WASHINGTON: The top US doctor on Thursday urged more Americans to carry naloxone, an antidote to opioid overdose, as the nation grapples with a surge in deaths due to potent prescription painkillers and heroin.

Surgeon General Jerome Adams urged people who struggle with opioid abuse and their family members and friends to obtain naloxone from a pharmacy, and learn to use it in case of emergency.

“Increasing the availability and targeted distribution of naloxone is a critical component of our efforts to reduce opioid-related overdose deaths and, when combined with the availability of effective treatment, to ending the opioid epidemic,” Adams said in a statement.

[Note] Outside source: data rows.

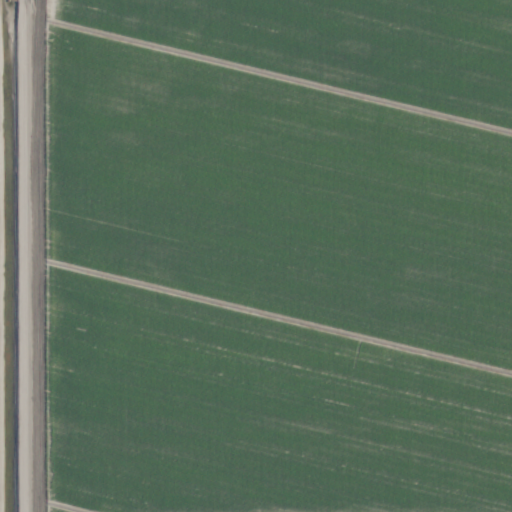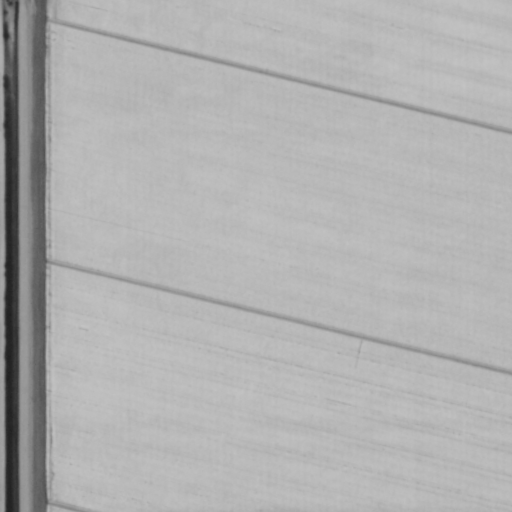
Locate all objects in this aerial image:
crop: (256, 256)
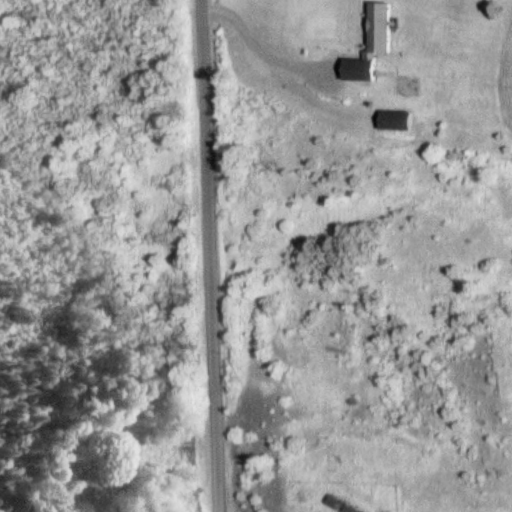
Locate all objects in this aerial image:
building: (373, 44)
building: (397, 120)
road: (210, 256)
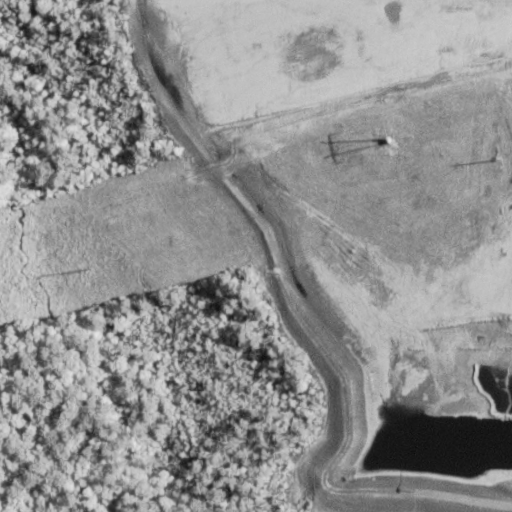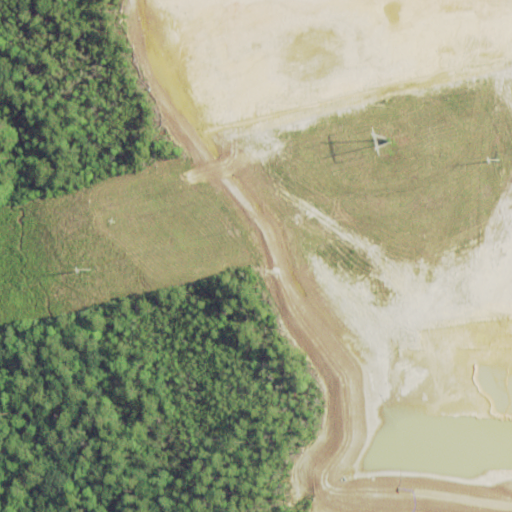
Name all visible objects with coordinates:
power tower: (390, 142)
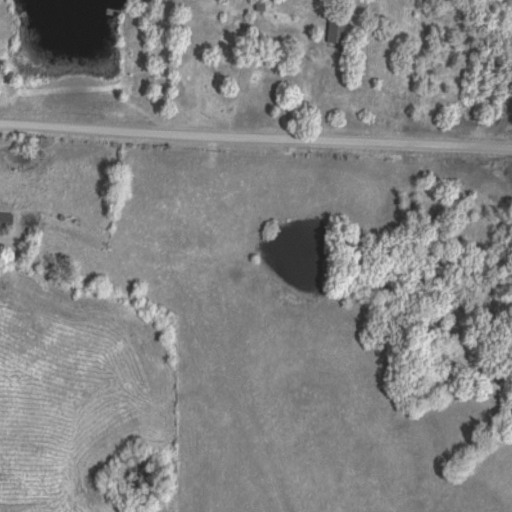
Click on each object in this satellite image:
building: (336, 34)
building: (261, 85)
road: (255, 134)
building: (6, 222)
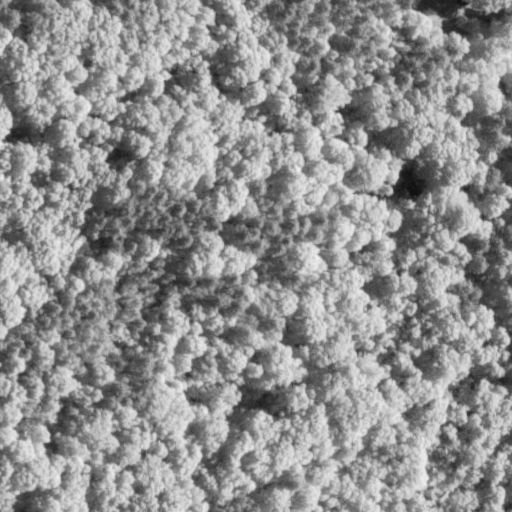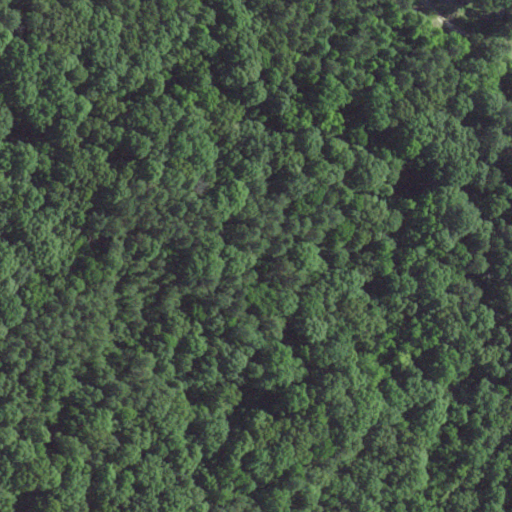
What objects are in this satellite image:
road: (311, 388)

“In most states, people who are or who know someone at risk for opioid overdose can go to a pharmacy or community-based program, to get trained on naloxone administration, and receive naloxone by ‘standing order,’ ie, without a patient-specific prescription.”

Naloxone, if given in time, can revive a person whose breathing has slowed or stopped due to an overdose.

It is already widely carried by emergency responders responding to crisis calls.

More than 64,000 people died of drug overdose in 2016 in the United States, with the sharpest increase among deaths related to fentanyl, a synthetic opioid that is often mixed with heroin.

According to the US Centre for Disease Control and Prevention, overdose deaths from prescription and illicit opioids doubled from 21,089 in 2010 to 42,249 in 2016.